EXTRACT TO READ
**********
Despite the fact that many problems encountered in statistics and machine learning are not convex, convexity is an important to study in order to understand what is the generic behaviour of an optimization procedure.
Convex set
A set \(C \subseteq \Xx\) is convex if every segment of \(C\) is contained in \(C\). It can formalized as the following definition and illustrated in TODO.
Definition 1 (Convex set) A set \(C \subseteq \Xx\) is convex if \[ \forall (x,y) \in C^{2}, \forall \lambda \in [0,1], \quad \lambda x + (1-\lambda) y \in C . \]
One can observe that it is possible to replace \(\lambda \in [0,1]\) by \(\lambda \in (0,1)\) without any difference (prove it!) In most of these lecture notes, the set \(\Xx\) will the Euclidean space \(\mathbb{R}^{p}\), but remark that this notion only requires that \(\Xx\) is a vector space over the real numbers \(\mathbb{R}\), possibly of infinite dimension.
Example 1 (Basic convex sets)
- The convex sets of \(\RR\) are exactly the intervals of \(\RR\).
- Any affine hyperplane \(H = \setcond{x \in \Xx}{\varphi(x) = \alpha}\) where \(\Xx\) is a real vector space, \(\varphi\) a linear functional and \(\alpha \in \RR\) is convex.
- Any half-space \(H_{-} = \setcond{x \in \Xx}{\varphi(x) \leq \alpha}\) is also convex.
- The unit simplex of \(\RR^{d}\) defined as \[ \Delta^{d-1} = \setcond{x \in \RR^{d}}{x_{i} \geq 0 \text{ and } \sum_{i} x_{i} = 1} \] is convex.
- The nonnegative orthant \(\RR_{\geq 0}^{d} = \setcond{x \in \RR^{d}}{x_{i} \geq 0}\) is convex.
The following proposition reviews some important algebraic properties of convex sets.
**********
ASSIGNED TASK
Could you carry on the lecture notes on convex sets, starting right after their last sentence?

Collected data
**********
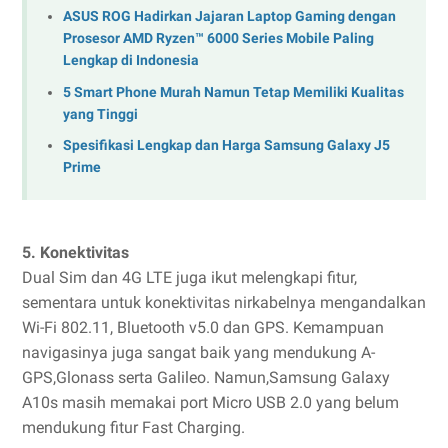
ASUS ROG Hadirkan Jajaran Laptop Gaming dengan
Prosesor AMD Ryzen™ 6000 Series Mobile Paling
Lengkap di Indonesia
5 Smart Phone Murah Namun Tetap Memiliki Kualitas
yang Tinggi
Spesifikasi Lengkap dan Harga Samsung Galaxy J5
Prime
5. Konektivitas
Dual Sim dan 4G LTE juga ikut melengkapi fitur,
sementara untuk konektivitas nirkabelnya mengandalkan
Wi-Fi 802.11, Bluetooth v5.0 dan GPS. Kemampuan
navigasinya juga sangat baik yang mendukung A-
GPS,Glonass serta Galileo. Namun,Samsung Galaxy
A10s masih memakai port Micro USB 2.0 yang belum
mendukung fitur Fast Charging.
**********
RESULT OF THE TASK
Proposition 1 (Operations on convex sets)
- Arbitrary intersection. Let \((C_{i})_{i \in I}\) convex sets where \(I\) is a set. Then \(\cap_{i \in I} C_{i}\) is convex.
- Cartesian product. Let \(C_{1},\dots,C_{n}\) be sets of \(\RR^{n_{1}}, \dots, \RR^{n_{n}}\). Then \(C_{1} \times \dots \times C_{n}\) is convex if, and only if, every \(C_{i}\) is convex.
- Sum. Let \(C_{1}\), \(C_{2}\) two convex sets. Then the (Minkowski) sum \(C_{1} + C_{2}\) is convex.
- Affine map. Let \(A: \RR^{n} \to \RR^{m}\) be an affine map and \(C \subseteq \RR^{n}\) a convex set. Then the image \(A(C)\) is convex.
Convex functions
Definition
The intuitive definition of a convex function is a function such that “the line joining \(f(x)\) and \(f(y)\) lies above the graph of \(f\) between \(x\) and \(y\)”. Formally, this definition makes sense using the definition of the epigraph of \(f\).
Definition 2 (Epigraph) Let \(f: \RR^{n} \to \RRb\) and \(f \neq +\infty\). The epigraph of \(f\) is the subset of \(\RR^{n} \times \RR\) defined by \[ \epigraph f := \setcond{(x,t) \in \RR^{n} \times \RR}{t \geq f(x)} . \]
Equipped with this notion, we can define convex functions using the definition of convex sets (Definition 1) applied to the epigraph (Definition 2).
Definition 3 (Convex function) A function \(f: \RR^{p} \to \RRb\) such that \(f \neq +\infty\) is convex function iff its epigraph \(\text{epi} f\) is convex.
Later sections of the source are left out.